Solution: The aim is to make raw, live data available for healthcare professionals at IKEM and beyond. Free access to raw data would have applications in statistics and research, the first in the field of live CGM. Our solution includes the ability to expand beyond just the G6 sensor, as observability over the data from previous and future generations and even other companies' sensors would work with it via FIHR. With our end goal, we can also reduce the workload burden on nurses and overall burnout.
Impact: Research would accelerate the science around CGM - diabetic tracking - which may open doors to a cure in the future (diabetes with no medical cure yet). We will act as the established community’s open source for people trying to gather this data, hoping to be the beacon of light they needed to implement their solution in different contexts using our workaround. From the patient’s POV, we would also be saving them from the long-term mechanical damage endured by constant needle pricks.
Feasibility & financials: Baseline had hospitals like IKEM resort to manual reading via glucometer and handwritten, inputted data - eating up the nurses’ time that could have been used for higher yield tasks - something a system could automatically do. Our solution would save 11.6 hours of labour a day, quantified in € terms gives an estimated saving of €120 per nurse at €10/hour, per day from time wasted on manual glucometer readings alone; calculated with 6x readings a day per patient, with 29 patients in the ward.
What you have built at the hackathon - text explanation + code (e.g. GitHub link): We built a service that collects metrics from each configured Dexcom sensor every 5 seconds and records the measurements in a database. For the benefit of the community, we have decided to open-source this code. The codebase can be found here -> github.com/roshaan/glucose-tracker We also built the front-end application that will utilize the database to which the scraper sends data by developing domain knowledge of what will be an intuitive workflow for nurses and doctors to operate on a ward.
What you had before the hackathon, please mention open source as well: Before the hackathon, we looked at open-source repositories including Nighscout repositories. After trying out the current solutions, we identified and realized how all of these solutions are created to monitor a single sensor and not a fleet of sensors that hospitals could utilize effectively. So, we reverse-engineered how Nightscout retrieves data in real time and created a service that lets us scrape data from multiple sensors and give us a good data model to manage such a system in a ward.

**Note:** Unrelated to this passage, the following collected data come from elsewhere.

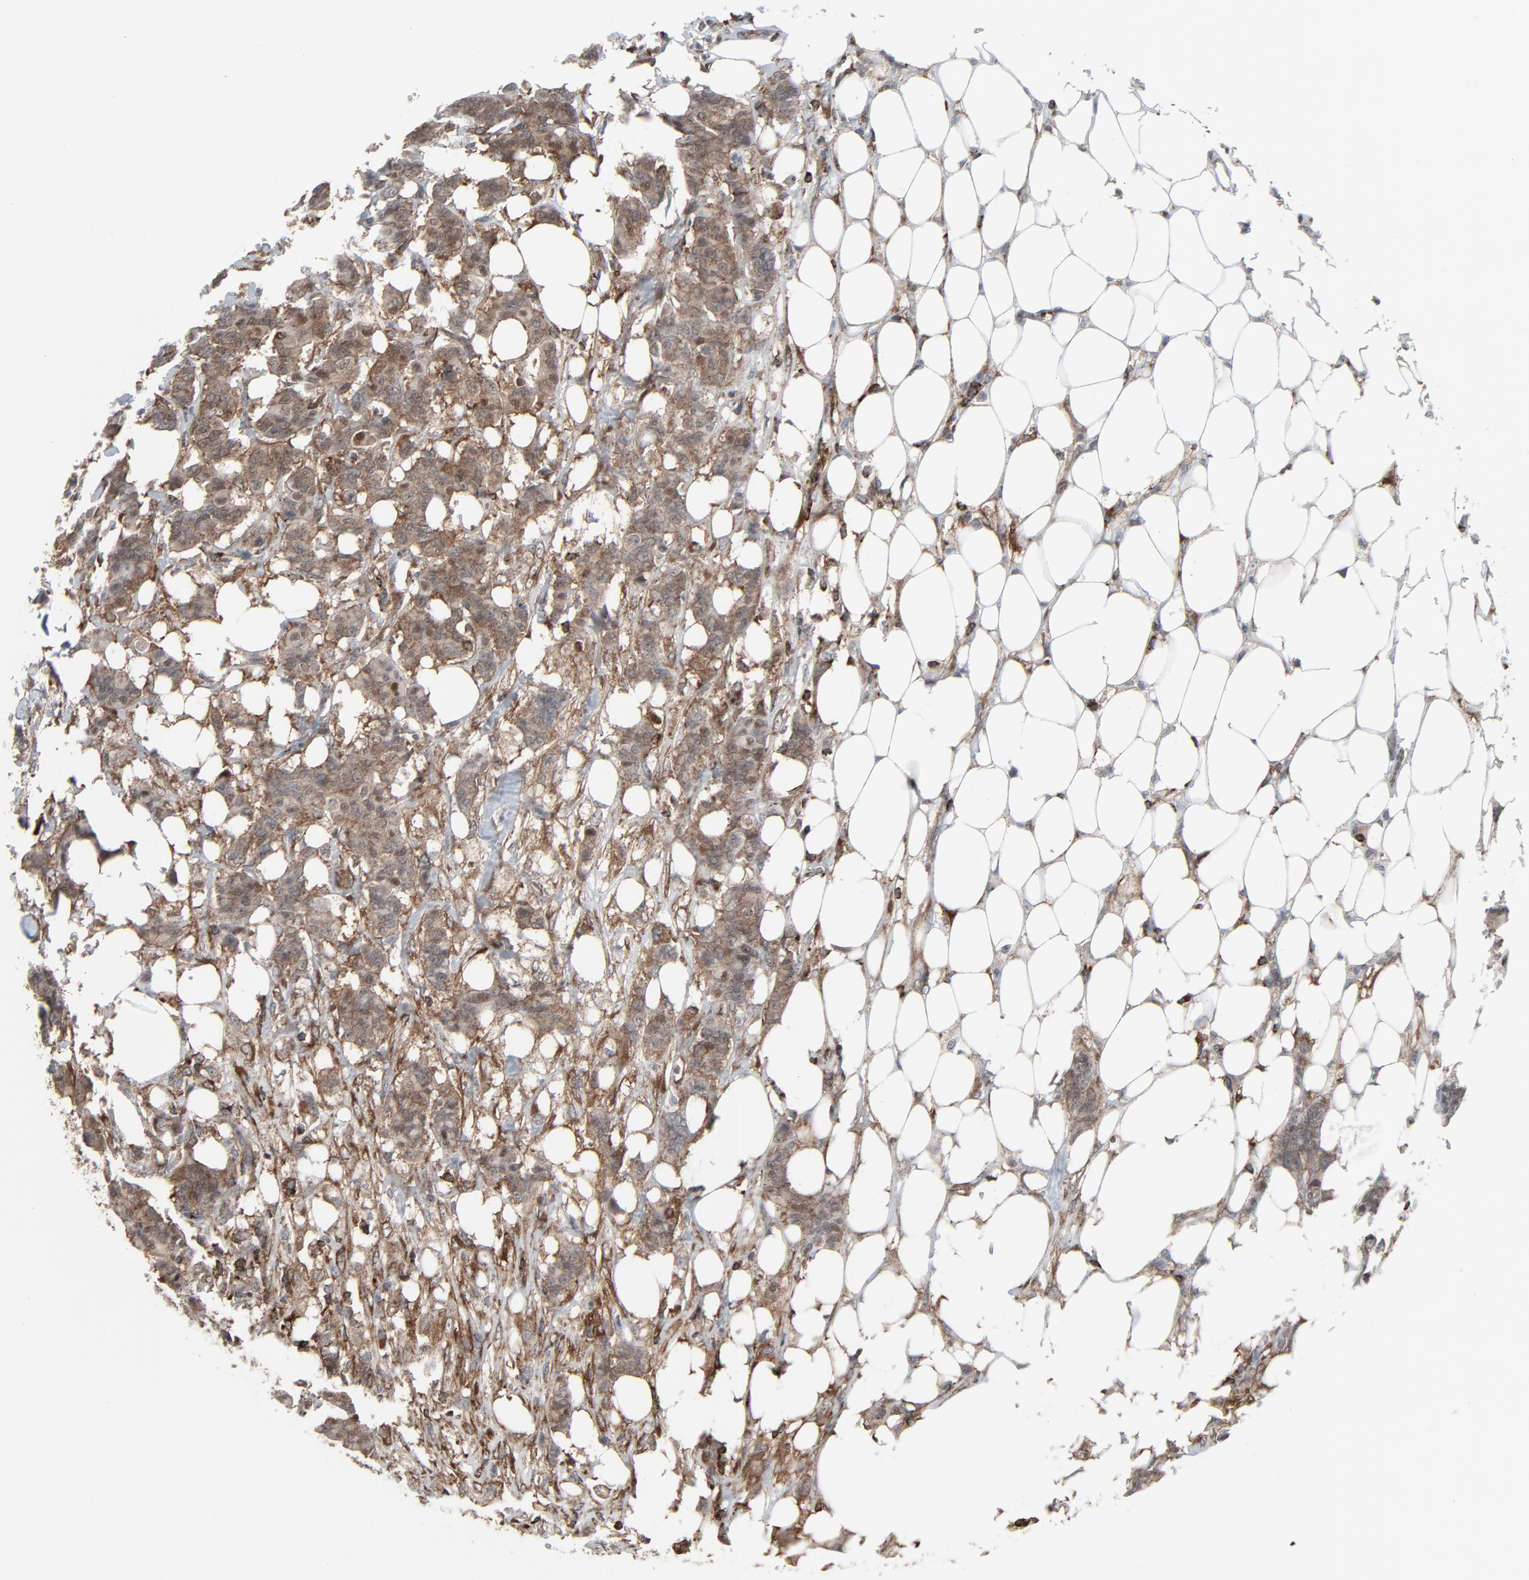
{"staining": {"intensity": "weak", "quantity": ">75%", "location": "cytoplasmic/membranous"}, "tissue": "breast cancer", "cell_type": "Tumor cells", "image_type": "cancer", "snomed": [{"axis": "morphology", "description": "Duct carcinoma"}, {"axis": "topography", "description": "Breast"}], "caption": "Protein analysis of breast cancer (intraductal carcinoma) tissue shows weak cytoplasmic/membranous positivity in about >75% of tumor cells.", "gene": "OPTN", "patient": {"sex": "female", "age": 40}}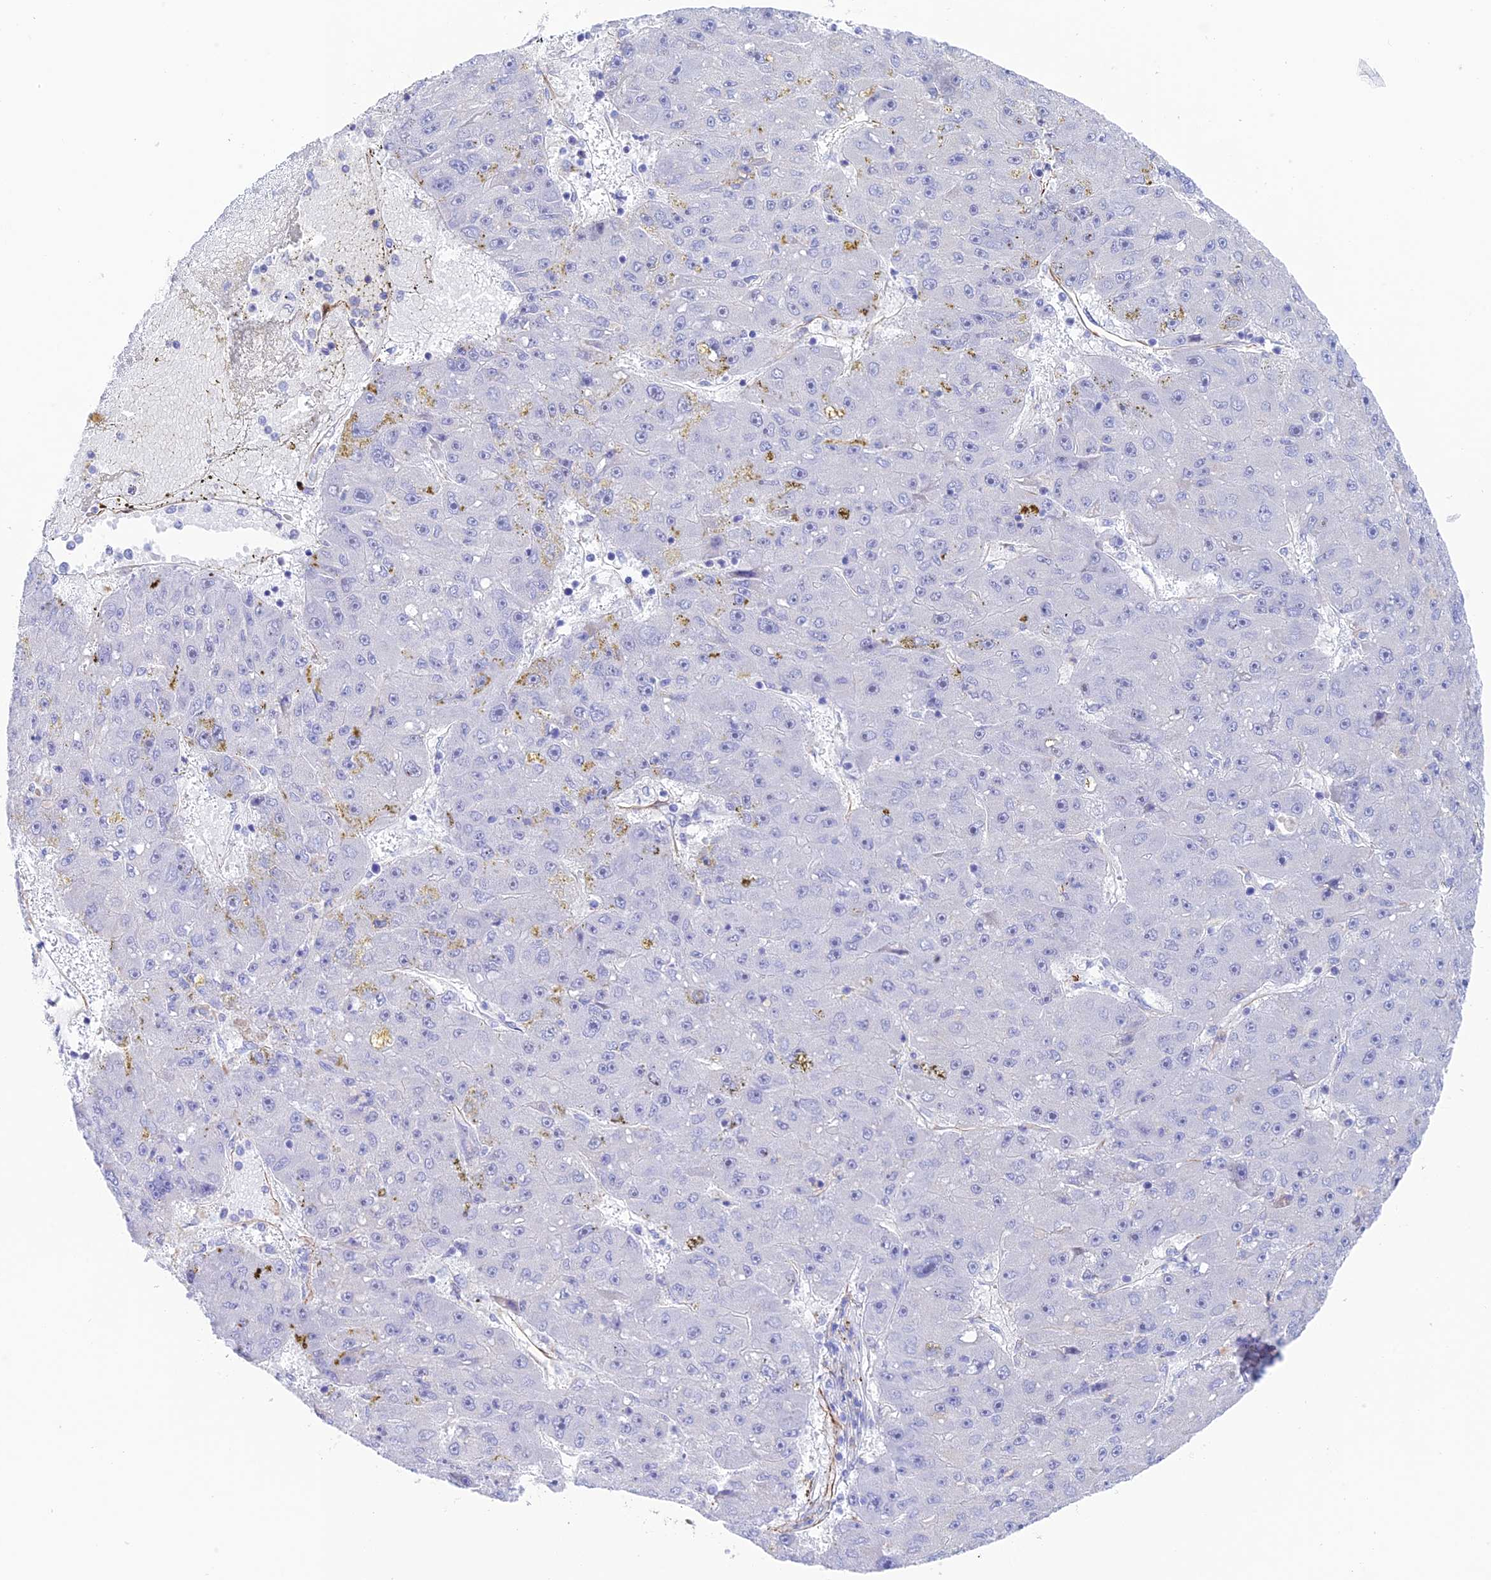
{"staining": {"intensity": "negative", "quantity": "none", "location": "none"}, "tissue": "liver cancer", "cell_type": "Tumor cells", "image_type": "cancer", "snomed": [{"axis": "morphology", "description": "Carcinoma, Hepatocellular, NOS"}, {"axis": "topography", "description": "Liver"}], "caption": "Liver cancer (hepatocellular carcinoma) was stained to show a protein in brown. There is no significant positivity in tumor cells.", "gene": "ZNF652", "patient": {"sex": "male", "age": 67}}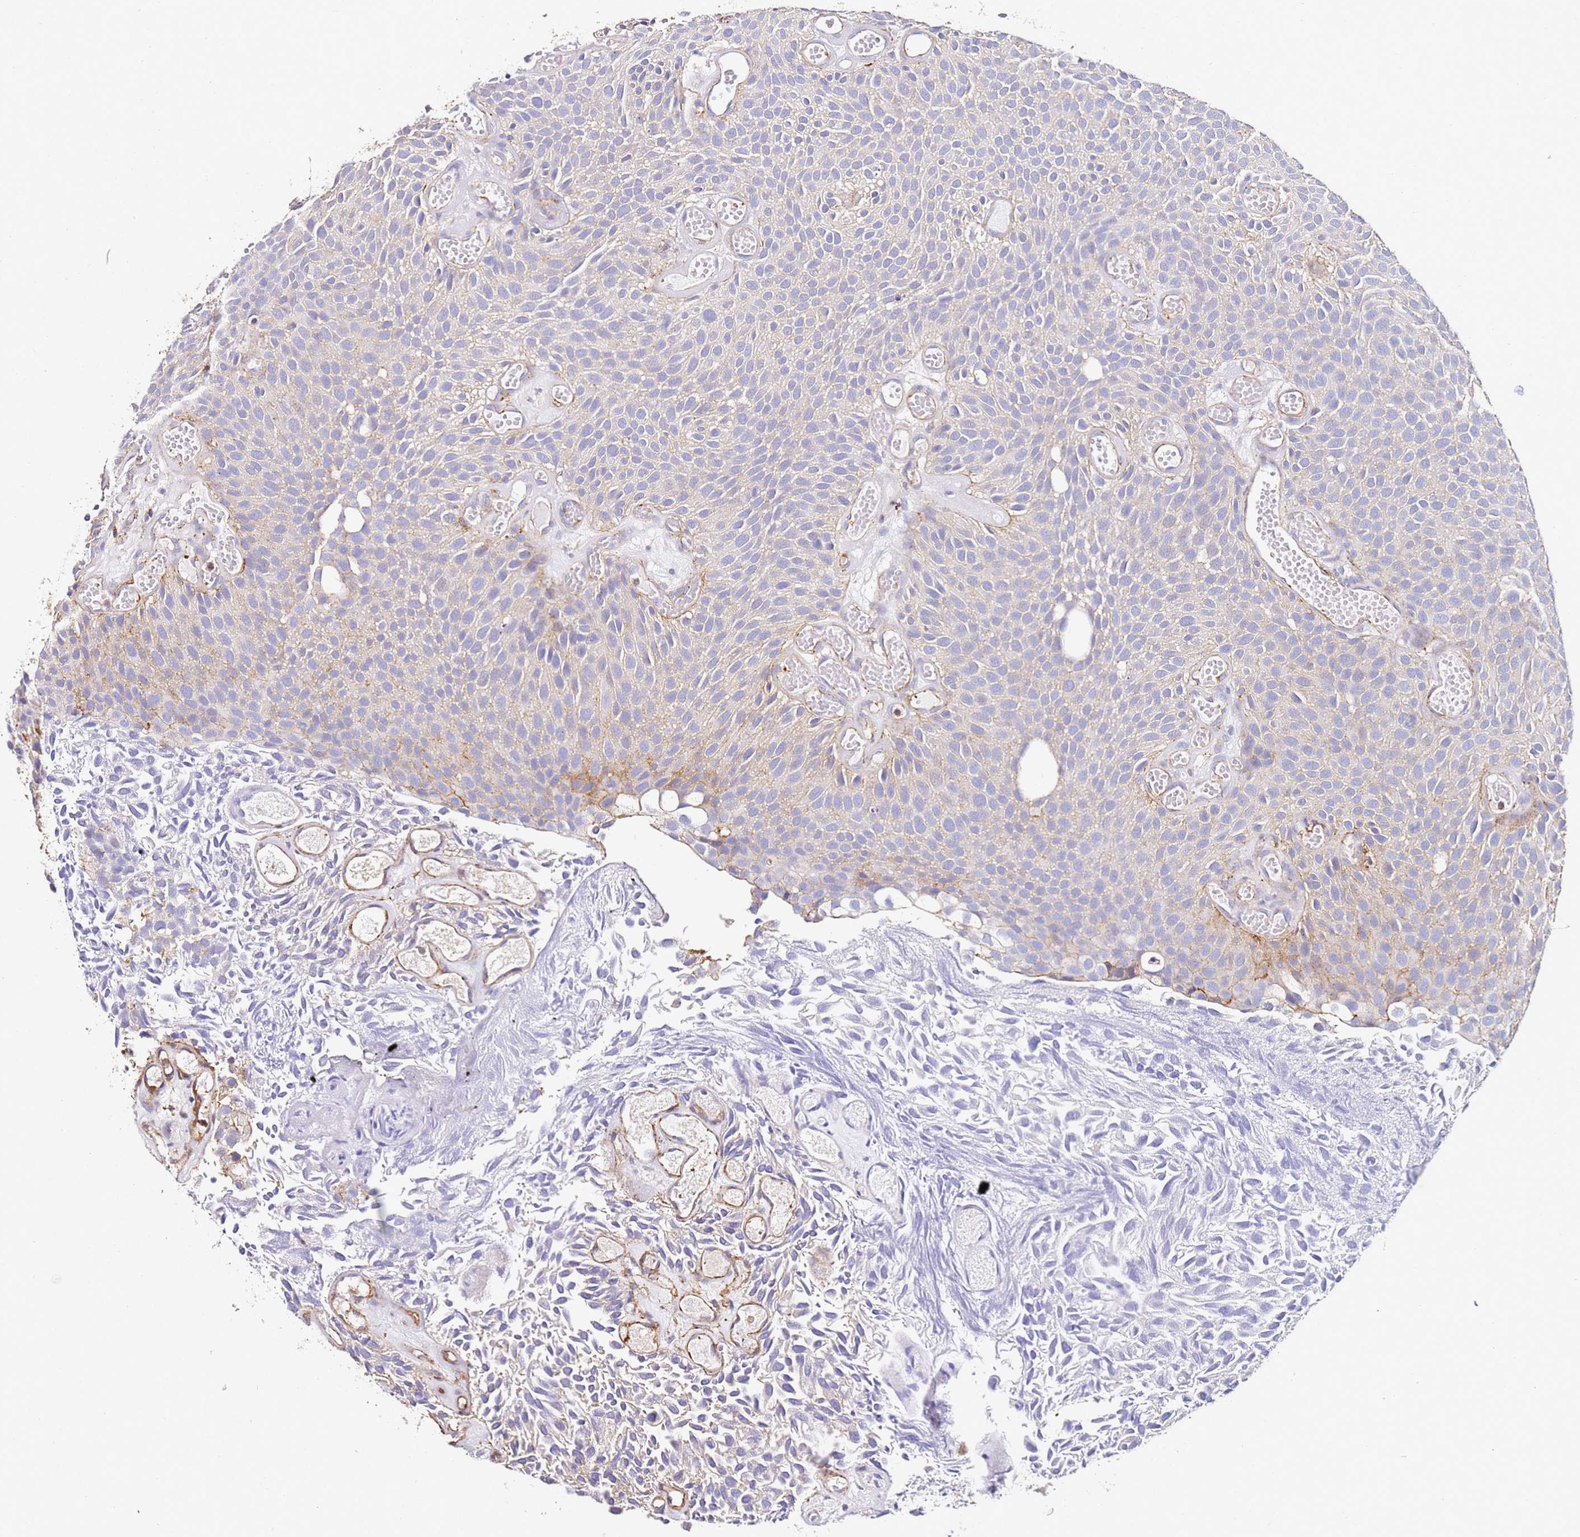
{"staining": {"intensity": "negative", "quantity": "none", "location": "none"}, "tissue": "urothelial cancer", "cell_type": "Tumor cells", "image_type": "cancer", "snomed": [{"axis": "morphology", "description": "Urothelial carcinoma, Low grade"}, {"axis": "topography", "description": "Urinary bladder"}], "caption": "This is a image of IHC staining of urothelial carcinoma (low-grade), which shows no expression in tumor cells. The staining is performed using DAB (3,3'-diaminobenzidine) brown chromogen with nuclei counter-stained in using hematoxylin.", "gene": "ZNF671", "patient": {"sex": "male", "age": 89}}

What comes next and what you wish to achieve: This solution is sensor agnostic meaning that the hospital can configure multiple sensors (different versions or different brands) and have all of this data available in a single place to monitor and use for data analysis purposes. We would also like to show that alerts are easily configurable with this approach. Also, we would like to replace the phones with a hardware device that collects the measurements from the transmitter and allows our scraper to collect that information.